Pipes and Cisterns – Reduced initial flow, then full flow completes in a known time: Two pipes can fill a cistern in 30 minutes and 36 minutes, respectively. Initially both are partially clogged so that only 5/6 of the normal water flows through the first pipe and 9/10 through the second. After some time, the obstructions are removed, and from that moment the cistern is filled in 15 1/2 minutes. How long was it before the full flow began?

Introduction / Context:
The process has two phases: a reduced-flow phase and a full-flow phase. The total work (1 tank) equals the sum of work done in each phase. The second phase duration is given (15.5 minutes) at full rate; we use that to infer how much was already completed, and hence how long the reduced phase lasted.

Given Data / Assumptions:

• Normal rates: 1/30 and 1/36 per min.
• Reduced rates: (5/6)*(1/30) = 1/36; (9/10)*(1/36) = 1/40.
• Full-flow (normal) total rate: 1/30 + 1/36 = 11/180 per min.
• From removal onward: time to finish = 15.5 min = 31/2 min.

Concept / Approach:
Remaining portion at the moment of removal = (full rate) * 15.5 = (11/180)*(31/2) = 341/360. Therefore, the portion completed during reduced flow = 1 − 341/360 = 19/360. Divide this by the reduced combined rate to find the reduced-phase duration.

Step-by-Step Solution:
Reduced combined rate = 1/36 + 1/40 = 19/360 per min.Work done in reduced phase = 19/360 of tank.Time in reduced phase = (19/360) / (19/360) = 1 minute.

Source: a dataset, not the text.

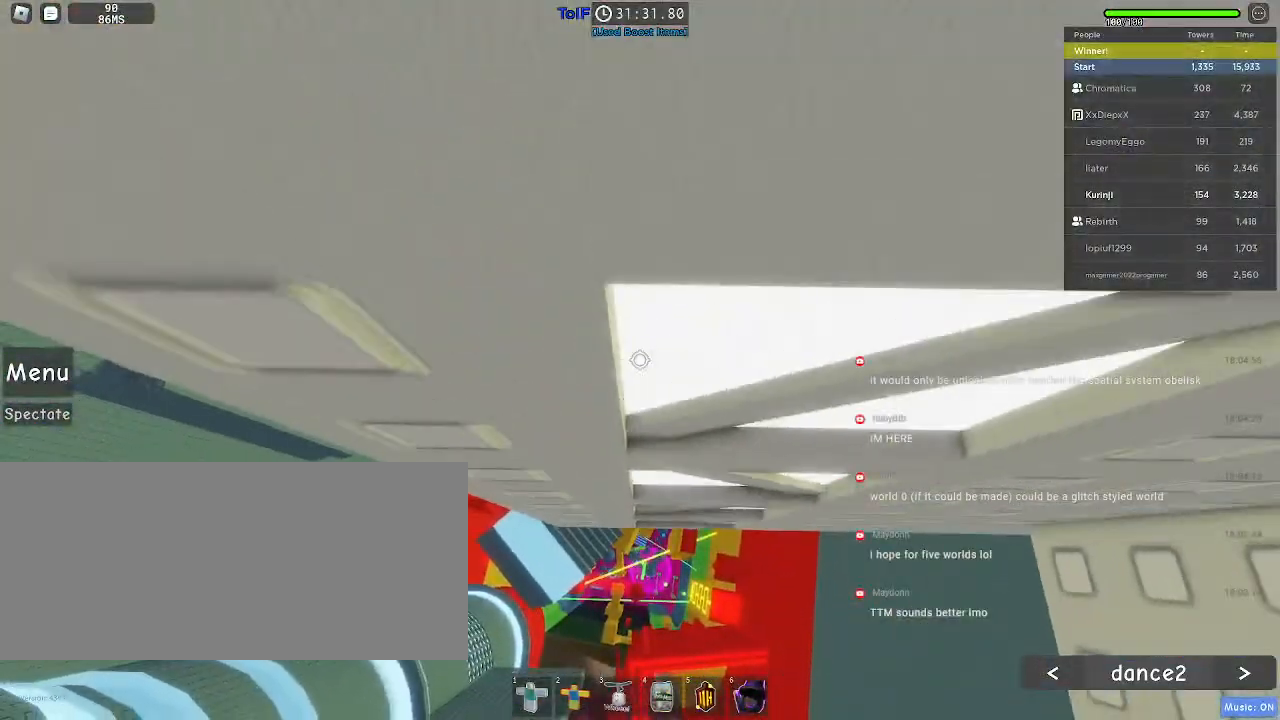
{"keys": [], "mouse": [], "events": [[17, "w", "down"], [150, "w", "up"]]}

Verification / Alternative check:
Check totals: reduced 1 min + full 15.5 min = 16.5 min overall; full-phase work equals 341/360, reduced equals 19/360; sum is 1.

Why Other Options Are Wrong:
Any duration other than 1 minute would not make the remaining fraction equal to 341/360 at the switch.

Common Pitfalls:
Treating 15.5 minutes as the time to fill from empty at full rate; it is only for the remaining portion after obstructions are removed.

Final Answer:
1 minute